DocLab’s Works

Based in Hanoi, DOCLAB is an art center for documentaries, experimental films and videos. Founded in 2009, DOCLAB has been working to take film and its audience back into the realm of the individual. Taking documentaries beyond “objectivities,” Hanoi DOCLAB explores the unknown in-between spaces: between objective observance and subjective experience, fiction and non-fiction, the public and the private.


Shakespeare Must Die

A dictator sits alone in his dark mansion, grieving for his mad, dead wife, as a mass uprising rages against him. Elsewhere in a theatre, Shakespeare’s Macbeth is being staged; its scenes intercut with his flashbacks to tell the story of an ambitious general who, prompted by witches, kills the king to crown himself.


The Border City 2

In 2003, Prof. Song Du-yul decided to go back to his homeland after spending thirty seven years in Germany in spite of an arrest warrant that had been issued. But within a week he fell from a respected advocate of democracy to the biggest spy ever.
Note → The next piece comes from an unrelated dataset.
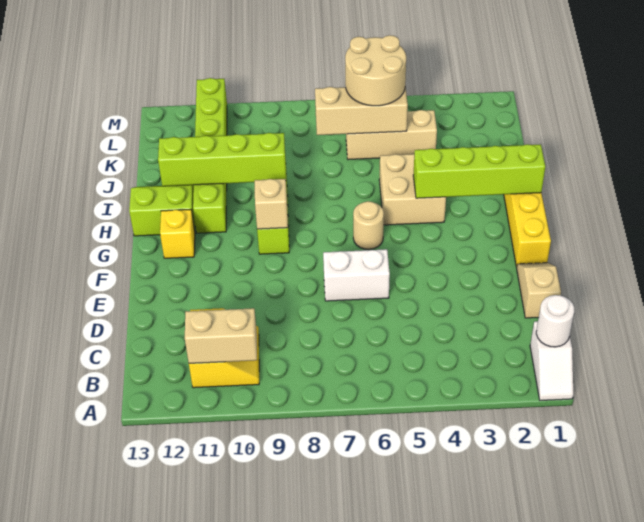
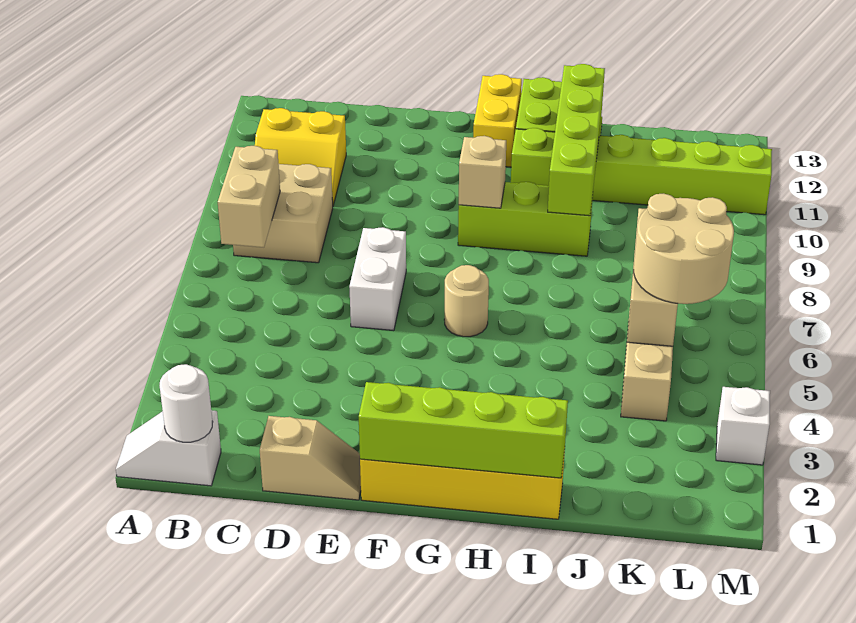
tan brick B10:B11 level 2 -> tan brick B7:B8 level 2
yellow brick G12 level 1 -> yellow brick G12:G13 level 1
lime brick H1:H4 level 2 -> lime brick F1:I1 level 2
tan brick H4:I5 level 1 -> tan brick B8:C9 level 1
none -> white brick M3 level 1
This threw Korean society into a turmoil of red paranoia.


The Propeller Group

The camera is positioned directly in front of the targets inside the shooting area, situated face to face with tourists as they enter, pay, shoot, giggle, laugh, and react to their own acts of “firing.” The camera was placed behind bulletproof glass and pulled on a track, scanning the shooting booths as it glided nonchalantly back and forth.


Kim In-whoe

Until the late 1960s, records of Korean shamanism were limited to materials by Japanese folklorists in the 1920s and 1930s and a small number of scholars in Korean Studies. A young educationalist in those days, Kim In-whoe felt the Western educational paradigm was limitedly applied to Korean society and became interested in Koreans’ traditional religious beliefs, or shamanism.